• _Exercise objective_
Give back each line of the material that contains the word "root".

• _Data listing_
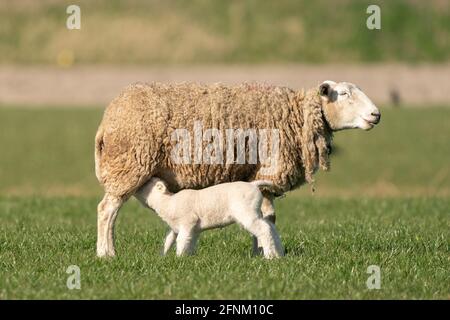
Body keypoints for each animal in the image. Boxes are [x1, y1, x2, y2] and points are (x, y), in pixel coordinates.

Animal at [135, 178, 286, 260]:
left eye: (145, 184)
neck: (167, 202)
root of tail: (253, 185)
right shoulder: (182, 228)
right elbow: (172, 241)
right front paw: (164, 256)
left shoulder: (187, 223)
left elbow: (181, 241)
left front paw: (179, 258)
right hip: (255, 212)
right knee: (271, 227)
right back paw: (278, 254)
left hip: (246, 212)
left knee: (264, 229)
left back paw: (269, 256)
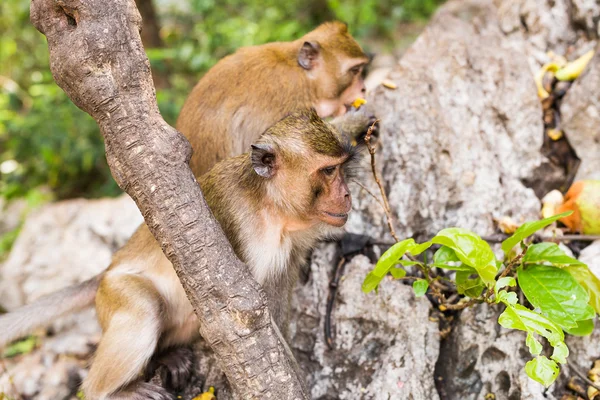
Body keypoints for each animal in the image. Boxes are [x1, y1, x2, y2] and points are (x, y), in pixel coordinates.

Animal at [0, 109, 356, 400]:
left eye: (341, 169)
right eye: (328, 171)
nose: (347, 194)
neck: (270, 206)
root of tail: (106, 271)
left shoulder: (293, 245)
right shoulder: (232, 219)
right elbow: (246, 313)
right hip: (114, 292)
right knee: (144, 308)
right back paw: (109, 392)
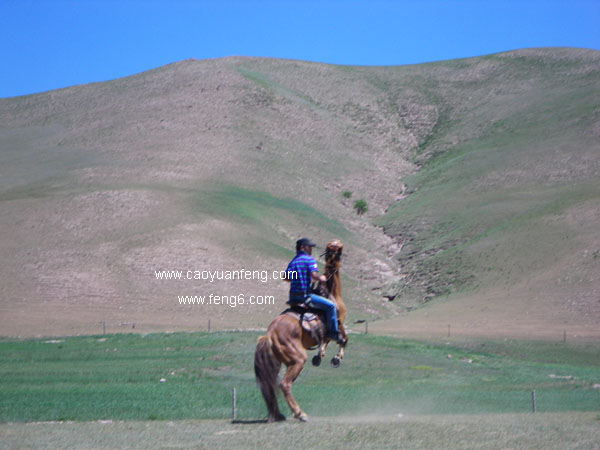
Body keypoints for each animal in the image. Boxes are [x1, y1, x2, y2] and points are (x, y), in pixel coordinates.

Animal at [253, 239, 346, 422]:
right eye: (336, 246)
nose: (339, 244)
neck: (331, 291)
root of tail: (269, 335)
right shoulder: (338, 324)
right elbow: (342, 339)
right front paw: (336, 359)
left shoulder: (326, 333)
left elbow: (325, 341)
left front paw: (319, 357)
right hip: (297, 359)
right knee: (285, 384)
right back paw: (300, 413)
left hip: (276, 363)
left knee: (270, 385)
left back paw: (278, 414)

• _Result for this task_
root of tail: (253, 185)
root of tail: (106, 271)
root of tail: (269, 335)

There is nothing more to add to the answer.